**TASK BRIEF:** The expected output is the full data, repeated exactly, without pictures.
•••
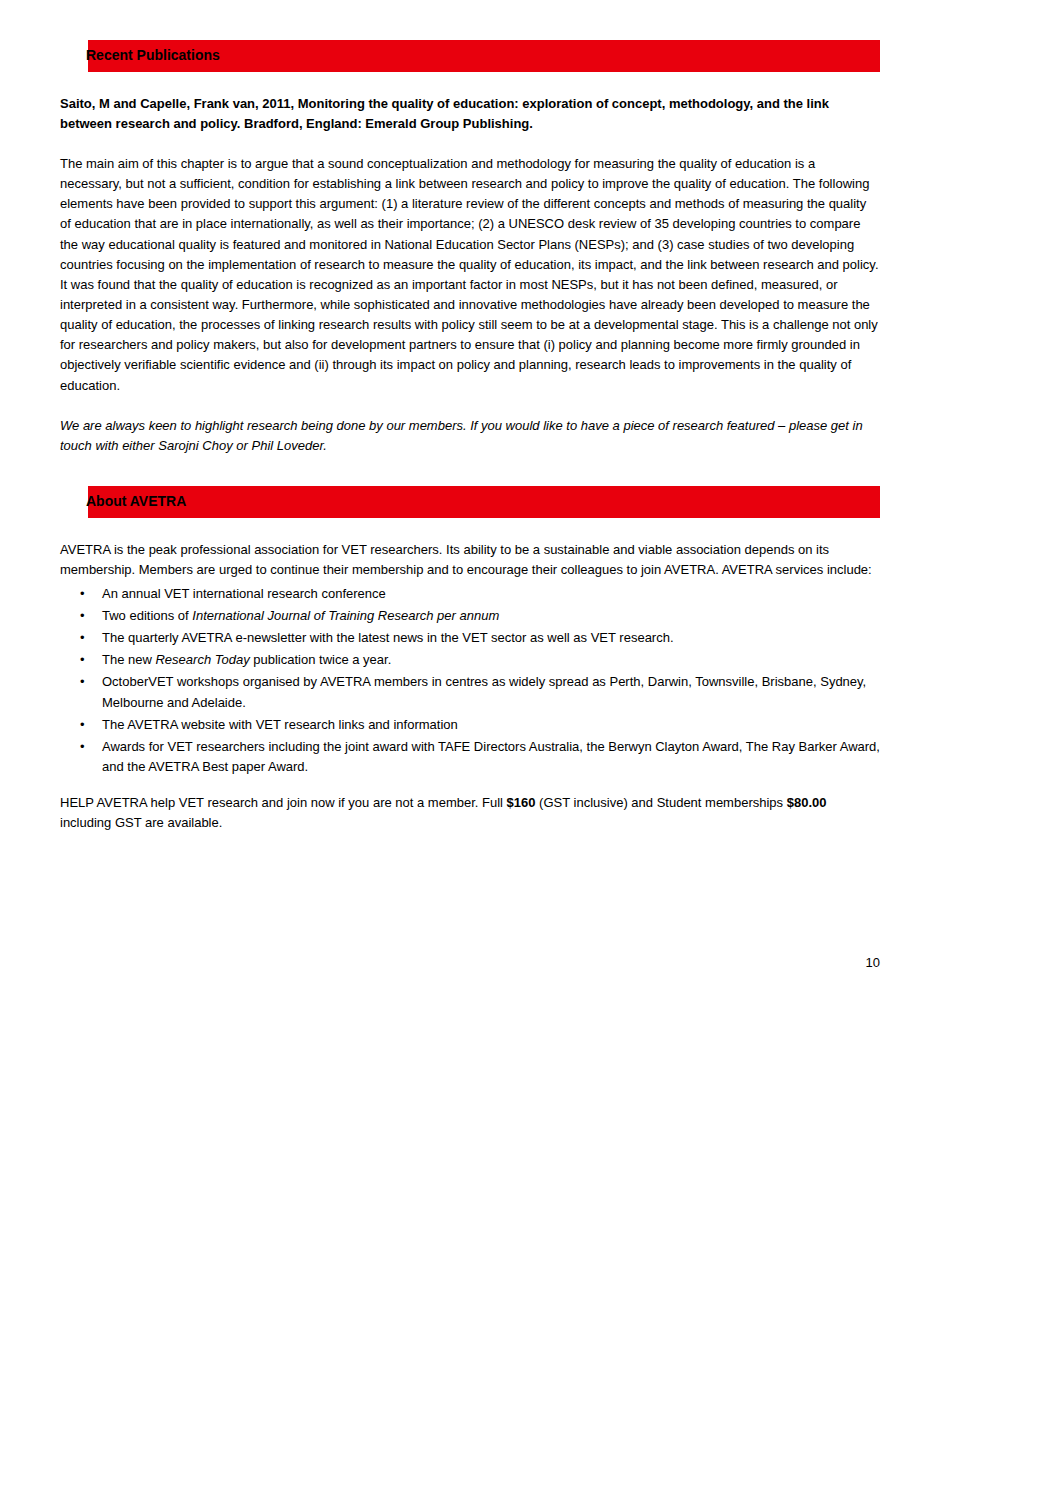Recent Publications
Saito, M and Capelle, Frank van, 2011, Monitoring the quality of education: exploration of concept, methodology, and the link between research and policy. Bradford, England: Emerald Group Publishing.
The main aim of this chapter is to argue that a sound conceptualization and methodology for measuring the quality of education is a necessary, but not a sufficient, condition for establishing a link between research and policy to improve the quality of education. The following elements have been provided to support this argument: (1) a literature review of the different concepts and methods of measuring the quality of education that are in place internationally, as well as their importance; (2) a UNESCO desk review of 35 developing countries to compare the way educational quality is featured and monitored in National Education Sector Plans (NESPs); and (3) case studies of two developing countries focusing on the implementation of research to measure the quality of education, its impact, and the link between research and policy. It was found that the quality of education is recognized as an important factor in most NESPs, but it has not been defined, measured, or interpreted in a consistent way. Furthermore, while sophisticated and innovative methodologies have already been developed to measure the quality of education, the processes of linking research results with policy still seem to be at a developmental stage. This is a challenge not only for researchers and policy makers, but also for development partners to ensure that (i) policy and planning become more firmly grounded in objectively verifiable scientific evidence and (ii) through its impact on policy and planning, research leads to improvements in the quality of education.
We are always keen to highlight research being done by our members. If you would like to have a piece of research featured – please get in touch with either Sarojni Choy or Phil Loveder.
About AVETRA
AVETRA is the peak professional association for VET researchers. Its ability to be a sustainable and viable association depends on its membership. Members are urged to continue their membership and to encourage their colleagues to join AVETRA. AVETRA services include:
An annual VET international research conference
Two editions of International Journal of Training Research per annum
The quarterly AVETRA e-newsletter with the latest news in the VET sector as well as VET research.
The new Research Today publication twice a year.
OctoberVET workshops organised by AVETRA members in centres as widely spread as Perth, Darwin, Townsville, Brisbane, Sydney, Melbourne and Adelaide.
The AVETRA website with VET research links and information
Awards for VET researchers including the joint award with TAFE Directors Australia, the Berwyn Clayton Award, The Ray Barker Award, and the AVETRA Best paper Award.
HELP AVETRA help VET research and join now if you are not a member. Full $160 (GST inclusive) and Student memberships $80.00 including GST are available.
10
•••
**RESPONSE FOR THIS EXERCISE:**
Recent Publications
Saito, M and Capelle, Frank van, 2011, Monitoring the quality of education: exploration of concept, methodology, and the link between research and policy. Bradford, England: Emerald Group Publishing.
The main aim of this chapter is to argue that a sound conceptualization and methodology for measuring the quality of education is a necessary, but not a sufficient, condition for establishing a link between research and policy to improve the quality of education. The following elements have been provided to support this argument: (1) a literature review of the different concepts and methods of measuring the quality of education that are in place internationally, as well as their importance; (2) a UNESCO desk review of 35 developing countries to compare the way educational quality is featured and monitored in National Education Sector Plans (NESPs); and (3) case studies of two developing countries focusing on the implementation of research to measure the quality of education, its impact, and the link between research and policy. It was found that the quality of education is recognized as an important factor in most NESPs, but it has not been defined, measured, or interpreted in a consistent way. Furthermore, while sophisticated and innovative methodologies have already been developed to measure the quality of education, the processes of linking research results with policy still seem to be at a developmental stage. This is a challenge not only for researchers and policy makers, but also for development partners to ensure that (i) policy and planning become more firmly grounded in objectively verifiable scientific evidence and (ii) through its impact on policy and planning, research leads to improvements in the quality of education.
We are always keen to highlight research being done by our members. If you would like to have a piece of research featured – please get in touch with either Sarojni Choy or Phil Loveder.
About AVETRA
AVETRA is the peak professional association for VET researchers. Its ability to be a sustainable and viable association depends on its membership. Members are urged to continue their membership and to encourage their colleagues to join AVETRA. AVETRA services include:
An annual VET international research conference
Two editions of International Journal of Training Research per annum
The quarterly AVETRA e-newsletter with the latest news in the VET sector as well as VET research.
The new Research Today publication twice a year.
OctoberVET workshops organised by AVETRA members in centres as widely spread as Perth, Darwin, Townsville, Brisbane, Sydney, Melbourne and Adelaide.
The AVETRA website with VET research links and information
Awards for VET researchers including the joint award with TAFE Directors Australia, the Berwyn Clayton Award, The Ray Barker Award, and the AVETRA Best paper Award.
HELP AVETRA help VET research and join now if you are not a member. Full $160 (GST inclusive) and Student memberships $80.00 including GST are available.
10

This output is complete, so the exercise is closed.